LIVE FROM 5G WORLD, LONDON: Discussions by operators around 5G deployment strategies highlighted key differences in approach, with some aiming to be pioneers and others taking a more measured approach.

Channa Seneviratne, executive director for network and infrastructure engineering at Telstra (pictured, second right), said it wanted to be a technology leader, but the “compelling reason was that our 4G network data growth has been 60 per cent to 70 per cent year-on-year” making capacity offset “the very first obvious use case”.

In contrast, Paul Berriman, group CTO at PCCW in Hong Kong (pictured, left), noted high fibre penetration and sufficient mobile capacity left little incentive to push ahead: “Our first stage will be some time next year when we put 3.5GHz base stations into dense urban areas.”

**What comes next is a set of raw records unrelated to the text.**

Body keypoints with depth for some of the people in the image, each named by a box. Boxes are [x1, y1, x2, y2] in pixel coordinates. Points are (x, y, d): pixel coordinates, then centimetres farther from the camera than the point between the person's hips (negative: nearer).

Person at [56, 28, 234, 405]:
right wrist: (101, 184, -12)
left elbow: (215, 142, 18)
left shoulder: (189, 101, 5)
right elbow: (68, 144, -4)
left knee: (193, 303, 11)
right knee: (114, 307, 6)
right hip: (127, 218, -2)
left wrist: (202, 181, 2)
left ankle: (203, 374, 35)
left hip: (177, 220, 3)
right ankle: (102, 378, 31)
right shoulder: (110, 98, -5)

Kirsi Valtari, VP of telco efficiency for Elisa in Finland (pictured, centre), said 5G is a good fit with the company’s existing business model. “We offer speed-based tiers with unlimited mobile data, and now with 5G we can offer even higher speeds”.

Telenor Norway CTO Ingeborg Ofsthus (pictured, right), said it is “busy trialling, piloting, testing out” the technology with different vendors, focusing on “testing overlays, we are testing swaps” to ensure it is “well equipped when it comes to knowledge and experience”.

She also noted key differences “around use cases, around the ecosystem, how we work with business partners and industry partners”. The operator plans to “quite aggressively decommission legacy technology”, meaning 5G will need to fill their roles, including providing fixed wireless services to replace the copper (DSL) network: “It’s the most rock-solid part of the case,” she said.

Haithem Alfaraj, SVP of technology and operation at STC (pictured, second left), noted Saudi Arabia’s Vision 2030 programme, intended to diversify its economy, is a major driver in its 5G plans, while also highlighting ecosystem as a factor.

“I think it’s going to create a great opportunity for the digital transformation move that telcos have been trying for the last four or five years. I think that will accelerate”.

The company is looking to wrap-up its testing phase in the coming months, with commercial services following after. “The technology maturity remains a challenge for all the operators,” he noted.

Seneviratne said: “Each week we have new software in the network, and we expect that as par for the course. Even in the devices we’re seeing updates from the chipset manufacturers pretty much every two or three weeks. It is very early, but we want to learn the lessons.” It provides information to its vendors to help drive maturity.

Industry
With early 5G deployments centering on enhanced mobile broadband and fixed wireless use cases, there was also a discussion of the impact of next-generation networks on industrial customers.

Ofsthus noted much of the talk is about latency, the need for a 5G core and edge computing: “we can see that those components won’t be there when we launch 5G.”

“For sure we have a lot of interested parties, but then how do we then make that into scale, not only working with one or two, but making something that can really scale and is sustainable?”

Likewise, Valtari said while Elisa plans trials later this year, it is unsure about timelines: “We will be experimenting with the industrial customers to find what will actually be the first realistic use cases.”

Berriman said the biggest challenge for PCCW is a hike from around 3,000 to 30,000 base stations and from 4 million smartphones to 40 million devices,

“The question is where is the business case to support that, and from an operating point of view, how can we get down to zero-touch provisioning, because at the end of the day, if we have to have any form of human intervention to support all those devices, it’s going to kill the business case.”